Ciò che chiede Borghesi è semplice, dare un taglio agli assegni di vitalizio, sia di deputati in carica che per quelli cessati, e di versare i contributi delle mensilità.
Questo premetterebbe di cumulare i versamenti precedenti con i versamenti di parlamentare e secondo i normali criteri di ogni cittadino lavoratore, percepirebbe la pensione proporzionata e conseguente ai versamenti realizzati.

La Corte Costituzionale, con la sentenza richiamata dai colleghi questori, ha permesso invece di definire il vitalizio  una “non pensione” e, in definitiva, non esistendo diritti, con una semplice delibera dell’Ufficio di Presidenza, si potrebbe procedere, come da Borghesi prospettato. consentendo un risparmio nel al bilancio della Camera, e di conseguenza a tutti i cittadini contribuenti italiani, di circa 150 milioni di euro l’anno.

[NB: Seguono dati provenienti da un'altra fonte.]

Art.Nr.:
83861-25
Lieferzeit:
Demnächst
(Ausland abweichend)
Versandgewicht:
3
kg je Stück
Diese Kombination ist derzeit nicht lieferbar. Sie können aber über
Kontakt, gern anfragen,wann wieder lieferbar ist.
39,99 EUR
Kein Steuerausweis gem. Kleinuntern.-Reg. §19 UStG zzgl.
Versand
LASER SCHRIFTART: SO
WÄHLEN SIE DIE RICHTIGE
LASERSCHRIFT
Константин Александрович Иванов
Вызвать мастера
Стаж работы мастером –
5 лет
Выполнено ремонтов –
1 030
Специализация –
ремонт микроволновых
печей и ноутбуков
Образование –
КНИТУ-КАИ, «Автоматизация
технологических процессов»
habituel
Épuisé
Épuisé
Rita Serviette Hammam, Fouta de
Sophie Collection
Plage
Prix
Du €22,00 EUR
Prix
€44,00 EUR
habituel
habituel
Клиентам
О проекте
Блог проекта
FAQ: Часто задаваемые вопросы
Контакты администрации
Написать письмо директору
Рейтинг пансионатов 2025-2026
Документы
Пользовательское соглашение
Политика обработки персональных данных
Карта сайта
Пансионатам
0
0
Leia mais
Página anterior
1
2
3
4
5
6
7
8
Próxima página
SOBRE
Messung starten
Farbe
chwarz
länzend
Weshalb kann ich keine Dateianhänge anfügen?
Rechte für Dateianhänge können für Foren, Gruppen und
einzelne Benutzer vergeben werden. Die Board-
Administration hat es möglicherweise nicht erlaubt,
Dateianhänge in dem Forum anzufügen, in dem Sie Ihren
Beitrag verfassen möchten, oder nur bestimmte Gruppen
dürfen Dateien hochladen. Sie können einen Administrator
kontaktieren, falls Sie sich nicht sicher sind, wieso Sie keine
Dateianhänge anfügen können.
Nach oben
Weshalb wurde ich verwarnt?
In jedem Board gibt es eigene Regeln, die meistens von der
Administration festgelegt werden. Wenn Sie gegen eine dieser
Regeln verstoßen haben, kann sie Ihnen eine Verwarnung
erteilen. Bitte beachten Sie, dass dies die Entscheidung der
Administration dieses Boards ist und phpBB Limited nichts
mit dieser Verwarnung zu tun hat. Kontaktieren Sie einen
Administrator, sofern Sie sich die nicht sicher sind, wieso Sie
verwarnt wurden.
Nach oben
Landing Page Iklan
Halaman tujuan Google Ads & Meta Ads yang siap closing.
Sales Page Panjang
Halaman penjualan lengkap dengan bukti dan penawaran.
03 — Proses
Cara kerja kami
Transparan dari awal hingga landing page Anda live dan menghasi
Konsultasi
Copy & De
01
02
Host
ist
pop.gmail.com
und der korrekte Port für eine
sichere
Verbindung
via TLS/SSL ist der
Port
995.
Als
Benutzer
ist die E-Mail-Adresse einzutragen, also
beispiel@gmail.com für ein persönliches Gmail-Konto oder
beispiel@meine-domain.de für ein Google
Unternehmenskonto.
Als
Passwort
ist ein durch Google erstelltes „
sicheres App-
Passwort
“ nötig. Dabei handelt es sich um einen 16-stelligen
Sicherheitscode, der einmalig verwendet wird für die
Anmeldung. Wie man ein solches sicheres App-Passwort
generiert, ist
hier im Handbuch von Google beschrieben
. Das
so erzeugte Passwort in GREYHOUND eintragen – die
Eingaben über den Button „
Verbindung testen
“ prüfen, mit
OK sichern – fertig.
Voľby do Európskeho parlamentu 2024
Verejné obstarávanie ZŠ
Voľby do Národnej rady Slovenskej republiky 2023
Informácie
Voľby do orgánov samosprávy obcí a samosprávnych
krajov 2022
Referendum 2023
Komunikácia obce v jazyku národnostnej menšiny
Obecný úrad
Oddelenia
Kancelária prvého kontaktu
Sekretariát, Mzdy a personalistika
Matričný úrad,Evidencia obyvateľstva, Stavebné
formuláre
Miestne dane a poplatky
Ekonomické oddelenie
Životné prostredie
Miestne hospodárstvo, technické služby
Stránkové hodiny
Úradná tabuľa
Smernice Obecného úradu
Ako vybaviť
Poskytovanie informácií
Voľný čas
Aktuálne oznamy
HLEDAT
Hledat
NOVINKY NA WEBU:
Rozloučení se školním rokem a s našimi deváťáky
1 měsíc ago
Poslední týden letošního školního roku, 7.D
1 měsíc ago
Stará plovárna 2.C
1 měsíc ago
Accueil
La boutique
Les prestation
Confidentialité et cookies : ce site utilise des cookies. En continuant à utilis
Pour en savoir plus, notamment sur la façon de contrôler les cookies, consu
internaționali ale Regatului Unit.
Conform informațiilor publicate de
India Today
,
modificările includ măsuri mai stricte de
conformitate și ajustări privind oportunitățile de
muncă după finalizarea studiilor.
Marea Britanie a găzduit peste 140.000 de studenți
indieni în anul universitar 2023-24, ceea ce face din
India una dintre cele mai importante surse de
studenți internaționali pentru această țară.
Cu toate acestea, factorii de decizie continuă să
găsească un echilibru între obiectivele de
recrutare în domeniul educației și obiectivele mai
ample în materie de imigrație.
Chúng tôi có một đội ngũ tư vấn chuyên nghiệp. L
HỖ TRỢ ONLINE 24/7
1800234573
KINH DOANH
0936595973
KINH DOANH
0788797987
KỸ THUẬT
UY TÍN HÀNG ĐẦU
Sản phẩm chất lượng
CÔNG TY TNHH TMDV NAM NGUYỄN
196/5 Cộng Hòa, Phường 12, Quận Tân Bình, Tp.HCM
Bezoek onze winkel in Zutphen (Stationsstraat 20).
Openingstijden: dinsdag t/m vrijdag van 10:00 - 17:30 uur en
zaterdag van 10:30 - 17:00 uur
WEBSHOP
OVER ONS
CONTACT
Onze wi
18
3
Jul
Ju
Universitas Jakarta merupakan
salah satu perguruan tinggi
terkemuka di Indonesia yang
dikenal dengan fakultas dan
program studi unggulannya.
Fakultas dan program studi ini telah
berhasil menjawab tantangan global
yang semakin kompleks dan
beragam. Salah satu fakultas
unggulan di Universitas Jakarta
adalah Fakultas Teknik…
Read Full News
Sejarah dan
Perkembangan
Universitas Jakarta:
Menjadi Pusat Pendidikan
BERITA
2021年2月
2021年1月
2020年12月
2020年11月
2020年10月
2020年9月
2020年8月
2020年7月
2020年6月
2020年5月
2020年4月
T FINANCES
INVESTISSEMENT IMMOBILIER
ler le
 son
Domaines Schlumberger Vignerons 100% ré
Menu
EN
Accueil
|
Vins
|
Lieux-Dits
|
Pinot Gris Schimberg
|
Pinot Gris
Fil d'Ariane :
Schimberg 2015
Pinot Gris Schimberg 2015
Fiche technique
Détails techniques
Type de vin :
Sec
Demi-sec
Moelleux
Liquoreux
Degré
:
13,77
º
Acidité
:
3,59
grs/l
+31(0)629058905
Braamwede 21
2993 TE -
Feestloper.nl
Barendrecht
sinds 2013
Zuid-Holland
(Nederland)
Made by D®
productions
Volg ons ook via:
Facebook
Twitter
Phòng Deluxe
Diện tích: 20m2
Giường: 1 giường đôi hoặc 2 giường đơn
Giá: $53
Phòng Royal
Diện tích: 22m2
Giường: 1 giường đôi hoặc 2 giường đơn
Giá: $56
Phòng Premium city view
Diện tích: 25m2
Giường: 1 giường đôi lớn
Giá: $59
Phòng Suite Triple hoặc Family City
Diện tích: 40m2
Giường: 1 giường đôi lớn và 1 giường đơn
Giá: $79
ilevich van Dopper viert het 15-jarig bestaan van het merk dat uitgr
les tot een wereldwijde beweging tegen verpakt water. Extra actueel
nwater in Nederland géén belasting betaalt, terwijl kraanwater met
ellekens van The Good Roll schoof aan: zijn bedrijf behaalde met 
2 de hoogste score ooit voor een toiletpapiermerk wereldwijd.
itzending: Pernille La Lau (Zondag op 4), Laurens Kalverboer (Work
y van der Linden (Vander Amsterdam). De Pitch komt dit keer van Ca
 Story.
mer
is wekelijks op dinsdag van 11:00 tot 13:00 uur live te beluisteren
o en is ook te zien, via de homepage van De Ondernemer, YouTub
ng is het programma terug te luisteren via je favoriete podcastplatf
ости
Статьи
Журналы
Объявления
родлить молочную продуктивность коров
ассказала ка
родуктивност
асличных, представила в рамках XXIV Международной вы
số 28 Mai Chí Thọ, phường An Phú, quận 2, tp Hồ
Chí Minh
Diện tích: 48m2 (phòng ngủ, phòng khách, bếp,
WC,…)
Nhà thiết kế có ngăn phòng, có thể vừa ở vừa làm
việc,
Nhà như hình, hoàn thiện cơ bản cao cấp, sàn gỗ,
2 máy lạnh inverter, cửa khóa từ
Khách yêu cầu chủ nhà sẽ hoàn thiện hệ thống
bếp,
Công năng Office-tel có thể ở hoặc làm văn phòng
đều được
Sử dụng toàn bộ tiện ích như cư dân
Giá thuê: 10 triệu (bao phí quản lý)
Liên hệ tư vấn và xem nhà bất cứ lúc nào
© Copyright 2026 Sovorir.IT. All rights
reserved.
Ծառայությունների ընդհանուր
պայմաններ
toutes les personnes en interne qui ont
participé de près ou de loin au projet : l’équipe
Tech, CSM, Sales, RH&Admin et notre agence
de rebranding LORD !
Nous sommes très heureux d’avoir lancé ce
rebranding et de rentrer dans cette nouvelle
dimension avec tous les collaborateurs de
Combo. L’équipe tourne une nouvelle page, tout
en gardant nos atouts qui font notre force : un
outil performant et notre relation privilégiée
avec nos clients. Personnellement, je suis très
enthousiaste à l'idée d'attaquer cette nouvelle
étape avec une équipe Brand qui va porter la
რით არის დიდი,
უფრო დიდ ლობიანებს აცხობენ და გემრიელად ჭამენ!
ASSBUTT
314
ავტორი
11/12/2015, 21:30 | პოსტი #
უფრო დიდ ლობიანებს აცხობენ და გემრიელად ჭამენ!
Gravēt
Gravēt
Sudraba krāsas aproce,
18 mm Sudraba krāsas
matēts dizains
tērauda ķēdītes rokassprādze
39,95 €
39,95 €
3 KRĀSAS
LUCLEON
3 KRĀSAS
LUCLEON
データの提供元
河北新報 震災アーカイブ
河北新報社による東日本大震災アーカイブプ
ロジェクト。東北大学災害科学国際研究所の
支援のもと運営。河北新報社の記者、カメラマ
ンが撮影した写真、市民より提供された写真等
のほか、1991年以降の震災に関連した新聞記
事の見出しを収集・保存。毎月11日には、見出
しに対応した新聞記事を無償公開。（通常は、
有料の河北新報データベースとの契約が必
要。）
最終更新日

Nella sua interrogazione parlamentare Borghesio conclude: “Per questo motivo, chiediamo che la Camera si esprima su questo punto e vogliamo davvero dire che non c’è nulla, ma proprio nulla, di demagogico in questa nostra proposta”.
Ancora una volta, il palazzo si è rivelato incredibilmente lontano dalla società civile. Iniziative propositive come queste, spesso vengono denigrate e ridicolizzate, ed etichettate come populiste e propagandistiche, nel tentativo di demolire e scoraggiare qualsiasi buon proposito che al contempo, priverebbe la “casta” dei soliti privilegi.
È evidente che l’elite politica italiana adotta in primis una politica protezionista, cioè cautela se stessa.